Kastamonu Lahikası | Mektup 117 | 176
(174-176)

Amma benim gibi ehemmiyetsiz bir adamın elinde böyle ehemmiyetli bir eserin zuhur etmesini istiğrab ve istib’ad edip i’tirâz eden zât, eğer buğday tanesi kadar çam çekirdeğinden dağ gibi çam ağacını halkeylemek azamet ve kudret-i İlâhiyeye delil olduğunu düşünse, elbette bizim gibi acz-i mutlak ve fakr-ı mutlakta ve böyle ihtiyac-ı şedid zamanında böyle bir eserin zuhuru, vüs’at-i rahmet-i İlâhiyeye delildir demeye mecbur olur.

Ben sizi ve mu’terizleri Risâle-i Nur’un şeref ve haysiyetiyle te’min ediyorum ki: Bu işaretler ve evliyanın îmalı haberleri, remizleri, beni dâima şükre ve hamde ve kusurlarımdan istiğfara sevketmiş. Hiçbir vakitte hiçbir dakika nefs-i emmâreme medâr-ı fahr ve gurur olacak bir enâniyet ve benlik vermediğini, size bu yirmi sene hayatımın göz önünde tereşşuhatıyla isbat ediyorum.

Evet bu hakîkatla beraber insan kusurlardan, nisyandan, sehivden hâlî değil. Benim bilmediğim çok kusurlarım var. Belki de fikrim karışmış, risâlelerde hatalar da olmuş. Fakat Kur’an’ın hurûfât-ı kudsiyesinin yerine beşerin tercümesini ikame perdesi altında, noksan huruflarla yeni hat altında tahrifkârane ehl-i dalâletin te’vilât-ı fasideleri âyâtın sarahatını incitmelerine bakmıyor gibi; bîçâre mazlum bir adamın kardeşlerinin îmânını kuvvetleştirmek için bir nükte-i i’caziyeyi beyan ettiği için hizmet-i îmâniyesine fütûr verecek derecede i’tirâz, elbette değil öyle zâtlar, belki zerre mikdar insafı bulunan i’tirâz edemez.

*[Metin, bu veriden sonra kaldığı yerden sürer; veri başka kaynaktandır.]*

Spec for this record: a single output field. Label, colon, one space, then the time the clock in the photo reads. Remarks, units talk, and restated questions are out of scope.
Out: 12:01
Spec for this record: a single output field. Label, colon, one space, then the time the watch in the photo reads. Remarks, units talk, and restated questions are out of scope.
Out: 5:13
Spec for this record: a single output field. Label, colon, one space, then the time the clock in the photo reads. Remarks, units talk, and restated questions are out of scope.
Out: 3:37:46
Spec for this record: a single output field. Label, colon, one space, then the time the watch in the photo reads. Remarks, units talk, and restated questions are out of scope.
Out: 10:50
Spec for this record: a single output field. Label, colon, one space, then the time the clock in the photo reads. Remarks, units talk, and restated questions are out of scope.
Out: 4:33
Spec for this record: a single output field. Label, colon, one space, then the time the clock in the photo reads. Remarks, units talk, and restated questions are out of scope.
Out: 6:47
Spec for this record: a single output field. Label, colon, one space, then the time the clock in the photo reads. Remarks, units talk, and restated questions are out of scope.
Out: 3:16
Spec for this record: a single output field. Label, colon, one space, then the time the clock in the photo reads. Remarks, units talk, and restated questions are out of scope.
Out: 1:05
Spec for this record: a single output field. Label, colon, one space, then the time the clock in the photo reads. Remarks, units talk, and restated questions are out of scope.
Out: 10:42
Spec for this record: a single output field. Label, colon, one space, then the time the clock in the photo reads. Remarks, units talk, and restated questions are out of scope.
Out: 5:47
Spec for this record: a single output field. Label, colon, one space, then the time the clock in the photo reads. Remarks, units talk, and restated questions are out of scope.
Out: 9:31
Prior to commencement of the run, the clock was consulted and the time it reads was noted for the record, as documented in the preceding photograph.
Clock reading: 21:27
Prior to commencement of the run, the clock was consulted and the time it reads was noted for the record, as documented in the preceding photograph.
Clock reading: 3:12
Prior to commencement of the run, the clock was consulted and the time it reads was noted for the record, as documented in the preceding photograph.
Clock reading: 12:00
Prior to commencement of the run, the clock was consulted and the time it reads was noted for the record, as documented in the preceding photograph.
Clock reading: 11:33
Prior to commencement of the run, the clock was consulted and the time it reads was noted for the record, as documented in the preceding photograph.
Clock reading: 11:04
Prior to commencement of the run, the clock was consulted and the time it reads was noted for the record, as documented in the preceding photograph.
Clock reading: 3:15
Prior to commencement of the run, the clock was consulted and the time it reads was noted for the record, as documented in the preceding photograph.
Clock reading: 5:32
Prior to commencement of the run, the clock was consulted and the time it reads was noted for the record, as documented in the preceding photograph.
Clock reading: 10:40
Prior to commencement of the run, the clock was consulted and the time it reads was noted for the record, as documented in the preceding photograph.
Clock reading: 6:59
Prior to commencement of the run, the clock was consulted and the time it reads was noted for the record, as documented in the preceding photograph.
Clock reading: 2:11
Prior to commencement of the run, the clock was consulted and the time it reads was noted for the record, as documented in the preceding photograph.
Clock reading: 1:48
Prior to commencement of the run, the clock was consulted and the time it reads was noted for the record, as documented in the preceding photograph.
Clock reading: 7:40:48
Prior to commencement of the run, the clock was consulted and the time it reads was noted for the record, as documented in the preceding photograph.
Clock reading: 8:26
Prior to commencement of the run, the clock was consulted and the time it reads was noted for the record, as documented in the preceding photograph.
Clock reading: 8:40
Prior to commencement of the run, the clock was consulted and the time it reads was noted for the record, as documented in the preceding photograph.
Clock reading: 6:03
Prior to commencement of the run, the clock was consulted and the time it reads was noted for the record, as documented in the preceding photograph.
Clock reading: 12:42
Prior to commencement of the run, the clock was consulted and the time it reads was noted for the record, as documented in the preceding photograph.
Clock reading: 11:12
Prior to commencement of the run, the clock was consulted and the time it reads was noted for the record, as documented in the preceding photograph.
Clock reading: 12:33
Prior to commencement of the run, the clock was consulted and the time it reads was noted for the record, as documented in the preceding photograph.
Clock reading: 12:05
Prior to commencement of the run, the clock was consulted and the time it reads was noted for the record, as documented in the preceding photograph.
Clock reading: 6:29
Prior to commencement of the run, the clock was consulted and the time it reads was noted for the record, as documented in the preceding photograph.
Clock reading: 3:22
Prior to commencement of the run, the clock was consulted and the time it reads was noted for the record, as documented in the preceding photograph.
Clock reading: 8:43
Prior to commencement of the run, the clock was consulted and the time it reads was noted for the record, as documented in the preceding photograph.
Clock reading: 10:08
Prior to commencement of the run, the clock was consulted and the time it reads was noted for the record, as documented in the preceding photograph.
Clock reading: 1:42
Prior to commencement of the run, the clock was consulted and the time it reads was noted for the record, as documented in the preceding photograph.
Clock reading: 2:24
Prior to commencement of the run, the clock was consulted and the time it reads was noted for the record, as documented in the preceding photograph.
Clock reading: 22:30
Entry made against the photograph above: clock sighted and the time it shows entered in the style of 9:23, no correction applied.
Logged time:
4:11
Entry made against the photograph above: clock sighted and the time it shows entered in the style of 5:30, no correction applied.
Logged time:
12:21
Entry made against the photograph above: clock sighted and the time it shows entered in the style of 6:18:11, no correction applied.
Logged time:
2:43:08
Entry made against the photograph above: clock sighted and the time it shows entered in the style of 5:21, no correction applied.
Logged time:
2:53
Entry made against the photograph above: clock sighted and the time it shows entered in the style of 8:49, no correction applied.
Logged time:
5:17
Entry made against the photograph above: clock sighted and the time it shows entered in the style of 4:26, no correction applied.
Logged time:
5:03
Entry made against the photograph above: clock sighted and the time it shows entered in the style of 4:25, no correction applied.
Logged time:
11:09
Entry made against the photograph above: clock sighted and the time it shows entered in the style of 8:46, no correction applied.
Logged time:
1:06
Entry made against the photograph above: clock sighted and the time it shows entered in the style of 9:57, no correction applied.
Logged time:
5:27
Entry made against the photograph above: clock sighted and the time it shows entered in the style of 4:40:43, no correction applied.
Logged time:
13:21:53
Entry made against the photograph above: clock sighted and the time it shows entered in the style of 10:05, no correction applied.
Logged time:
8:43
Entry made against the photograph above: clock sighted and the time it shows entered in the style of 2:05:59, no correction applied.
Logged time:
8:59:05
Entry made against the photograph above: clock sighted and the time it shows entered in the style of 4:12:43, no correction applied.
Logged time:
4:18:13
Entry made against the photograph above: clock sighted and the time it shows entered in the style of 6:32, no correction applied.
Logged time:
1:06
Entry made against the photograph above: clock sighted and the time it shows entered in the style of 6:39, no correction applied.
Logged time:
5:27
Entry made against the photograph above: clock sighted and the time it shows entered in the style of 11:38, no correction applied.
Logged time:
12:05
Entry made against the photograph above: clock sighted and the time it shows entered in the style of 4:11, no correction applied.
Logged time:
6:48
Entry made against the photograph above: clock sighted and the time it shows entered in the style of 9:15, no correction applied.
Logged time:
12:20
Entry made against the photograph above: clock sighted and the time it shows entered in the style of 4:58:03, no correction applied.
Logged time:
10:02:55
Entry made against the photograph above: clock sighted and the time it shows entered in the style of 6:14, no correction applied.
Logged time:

Benim şahsım için mu’cîb-i hayrettir ki: O i’tirâz eden zât, benim silsile-i ilimde en mühim üstadım olan Şeyh Fehim’in (K.S.) bir tilmizi ve en ziyâde merbut olduğum Îmâm-ı Rabbânî’nin (R.A.) bir talebesi olduğu halde; herkesten ziyâde, kusurlarıma, eski karışık hayatlarıma, taşkınlıklarıma bakmayarak bütün kuvvetiyle imdadıma koşmak lâzım iken; maatteessüf ondan tereşşuh eden bir i’tirâz, bazı zaîf arkadaşlarımıza fütûr ve ehl-i dalâlete bir sened hükmüne geçtiğini çok teessüfle işittik.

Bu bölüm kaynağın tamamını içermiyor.